Goytia Robin N, Jones Lynne C, Hungerford Marc W
Joint Experience, Johns Hopkins Orthopaedics at Good Samaritan Hospital, Baltimore, Maryland, USA.
J Surg Orthop Adv. 2012 Summer;21(2):78-83. doi: 10.3113/jsoa.2012.0078.
The anterior approach to total hip arthroplasty has the advantages of using intermuscular and internervous planes, but it is technically demanding. We evaluated the learning curve for this approach with regard to operative parameters and immediate outcomes. From November 2005 through May 2007, 73 patients underwent 81 consecutive primary anterior-approach total hip arthroplasties. We grouped the hips into three consecutive groups of 20 and one of 21, and surgical and fluoroscopy times, estimated blood loss, intraoperative and postoperative complications, patient comorbidities, component position, and leg-length discrepancy were compared (statistical significance, p < 0.05). Comparing Groups 1 and 4, there were only two significant differences: operative time, 124 to 98 minutes, respectively, and estimated blood loss, 596 to 347 mL, respectively. Proficiency improved after Group 2 (40 cases) and was more marked after Group 3 (60 cases), with no major complications. Surgeons considering this approach should expect a substantial learning period.

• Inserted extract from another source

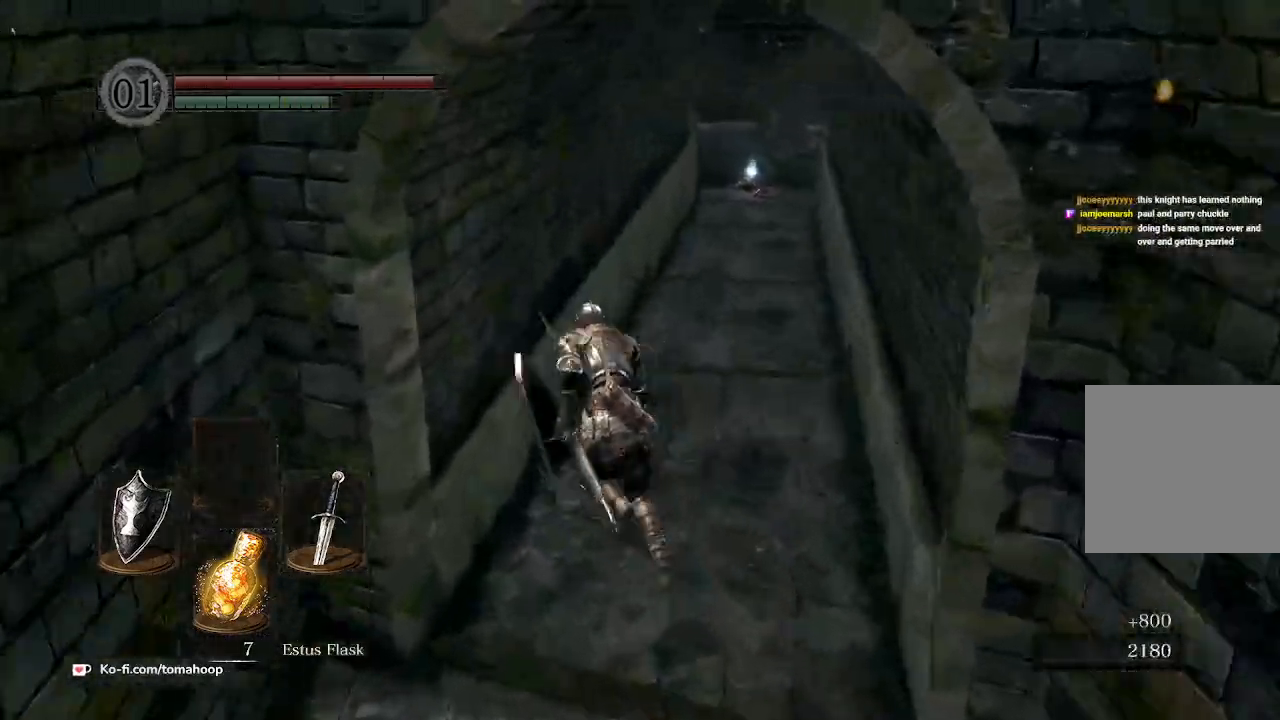
{"buttons": ["B"], "left_stick": "up", "right_stick": "center", "events": [[133, "right_stick", "down"], [267, "right_stick", "down-left"], [367, "right_stick", "center"]]}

全髋关节置换术的前路手术具有利用肌间隙和神经间隙平面的优点,但技术要求较高。我们从手术参数和近期疗效方面评估了该手术方式的学习曲线。2005年11月至2007年5月,73例患者连续接受了81例初次前路全髋关节置换术。我们将这些髋关节分为连续的三组,每组20例,另一组21例,比较了手术时间、透视时间、估计失血量、术中和术后并发症、患者合并症、假体位置及双下肢长度差异(统计学意义,p < 0.05)。比较第1组和第4组,仅有两个显著差异:手术时间分别为124分钟和98分钟,估计失血量分别为596毫升和347毫升。在第2组(40例)之后熟练程度有所提高,在第3组(60例)之后更为明显,且无严重并发症。考虑采用该手术方式的外科医生应预期有一个较长的学习期。